Since the patriotic pageantry of the Cold War, the opening ceremony has become a chance to present a national identity. In 2002, the US offered a unified vision of what it meant to be American in the aftermath of 9/11. Six years later China used its $100 million ceremony to herald its emergence as a world power.
That massive production signaled a shift in the production of these events. Until then, organizers relied upon professional event planners. The China Olympics Committee chose director Zhang Yimou, perhaps best known for House of Flying Daggers, to tell a more cinematic story.
Yimou told a triumphant history of China clearly designed for a television audience. The highlights are mostly shots that the audience would never see: the rapid drumming of one of 2,008 percussionists; the facial expressions of dancers; an intricate marionette performance of a Peking opera. The event, which Steven Spielberg described as "arguably the grandest spectacle of the new millennium," awed the world.
In 2012, London followed Beijing’s example, tapping Danny Boyle---another internationally known filmmaker---to direct the ceremony. Boyle, who made Trainspotting and Slumdog Millionaire, took a different approach. The London ceremony focused on British pop culture: Mr. Bean playing a keyboard for Chariots of Fire; a reading by J.K. Rowling; James Bond carrying the Queen; Tim Berners-Lee, creator of the World Wide Web, tweeting "this is for everyone."

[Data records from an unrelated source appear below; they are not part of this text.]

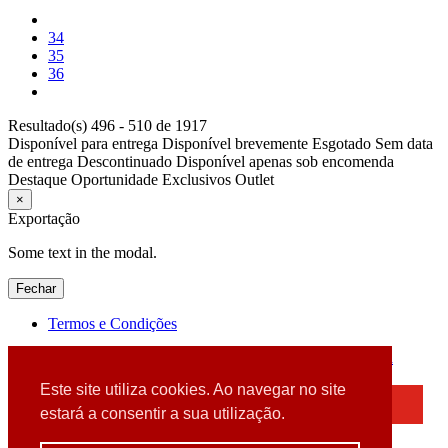
34
35
36
Resultado(s) 496 - 510 de 1917
Disponível para entrega
Disponível brevemente
Esgotado
Sem data
de entrega
Descontinuado
Disponível apenas sob encomenda
Destaque
Oportunidade
Exclusivos
Outlet
×
Exportação
Some text in the modal.
Fechar
Termos e Condições
2026 © DATABOX - Informática, S.A. |
Criado por
Alidata
Este site utiliza cookies. Ao navegar no site
×
estará a consentir a sua utilização.
Detectamos que está a usar um browser desatualizado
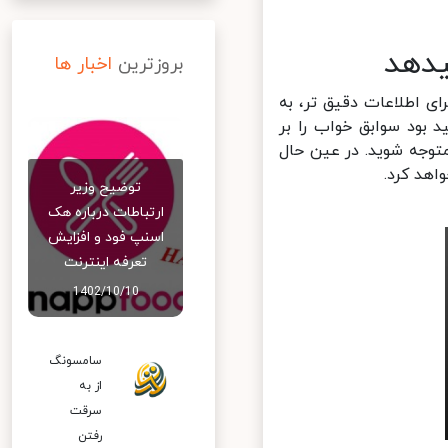
بروزترین
اخبار ها
د. برای اطلاعات دقیق تر، به
نجا قادر خواهید بود سوابق خواب را بر
وجه شوید. در عین حال
د کرد.
توضیح وزیر
ارتباطات درباره هک
اسنپ‌ فود و افزایش
تعرفه اینترنت
1402/10/10
سامسونگ
از به
سرقت
رفتن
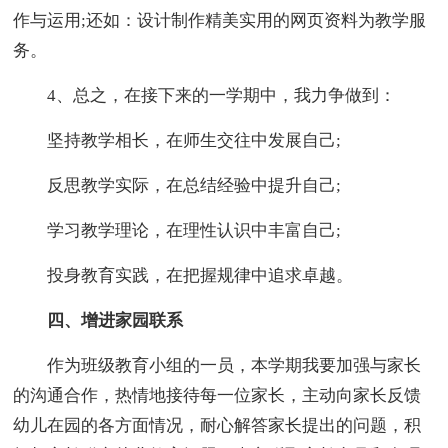
作与运用;还如：设计制作精美实用的网页资料为教学服
务。
4、总之，在接下来的一学期中，我力争做到：
坚持教学相长，在师生交往中发展自己;
反思教学实际，在总结经验中提升自己;
学习教学理论，在理性认识中丰富自己;
投身教育实践，在把握规律中追求卓越。
四、增进家园联系
作为班级教育小组的一员，本学期我要加强与家长
的沟通合作，热情地接待每一位家长，主动向家长反馈
幼儿在园的各方面情况，耐心解答家长提出的问题，积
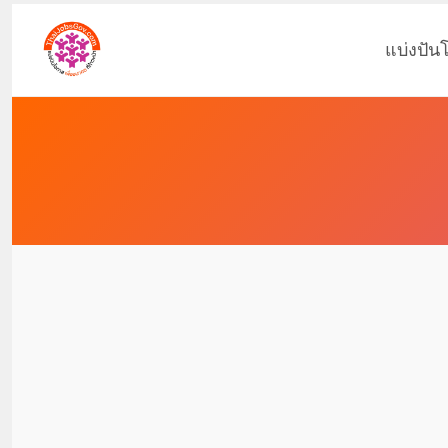
แบ่งปัน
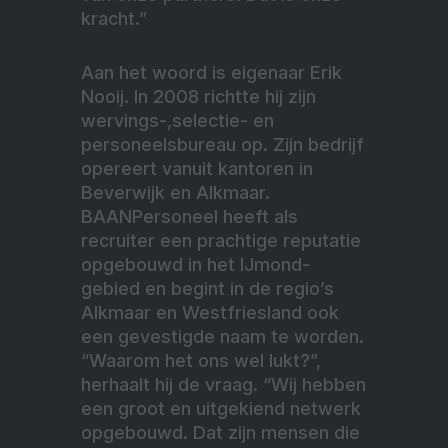
kracht.”
Aan het woord is eigenaar Erik
Nooij. In 2008 richtte hij zijn
wervings-,selectie- en
personeelsbureau op. Zijn bedrijf
opereert vanuit kantoren in
Beverwijk en Alkmaar.
BAANPersoneel heeft als
recruiter een prachtige reputatie
opgebouwd in het IJmond-
gebied en begint in de regio’s
Alkmaar en Westfriesland ook
een gevestigde naam te worden.
“Waarom het ons wel lukt?”,
herhaalt hij de vraag. “Wij hebben
een groot en uitgekiend netwerk
opgebouwd. Dat zijn mensen die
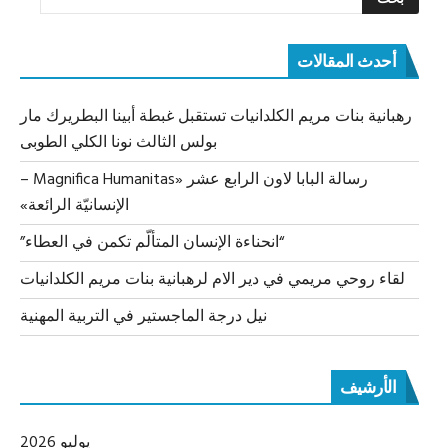
أحدث المقالات
رهبانية بنات مريم الكلدانيات تستقبل غبطة أبينا البطريرك مار
بولس الثالث نونا الكلي الطوبى
رسالة البابا لاون الرابع عشر «Magnifica Humanitas –
الإنسانيّة الرائعة»
“انحناءة الإنسان المتألّم تكمن في العطاء”
لقاء روحي مريمي في دير الام لرهبانية بنات مريم الكلدانيات
نيل درجة الماجستير في التربية المهنية
الأرشيف
يوليو 2026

For a country like Brazil, with its proud traditions to extol and enduring problems to acknowledge, a director who can communicate that complex identity is paramount. "These are spectacles designed more than anything else to sell the country," says Acevedo-Muñoz. “Brazil has to show a really good face on that opening day. That makes the choice of Meirelles terribly important, as someone who knows his way around gritty subject matter." Rio has selected a universally recognized director who will offer a nuanced vision of what makes his country unique---not just to the world’s best athletes, but to billions of viewers worldwide.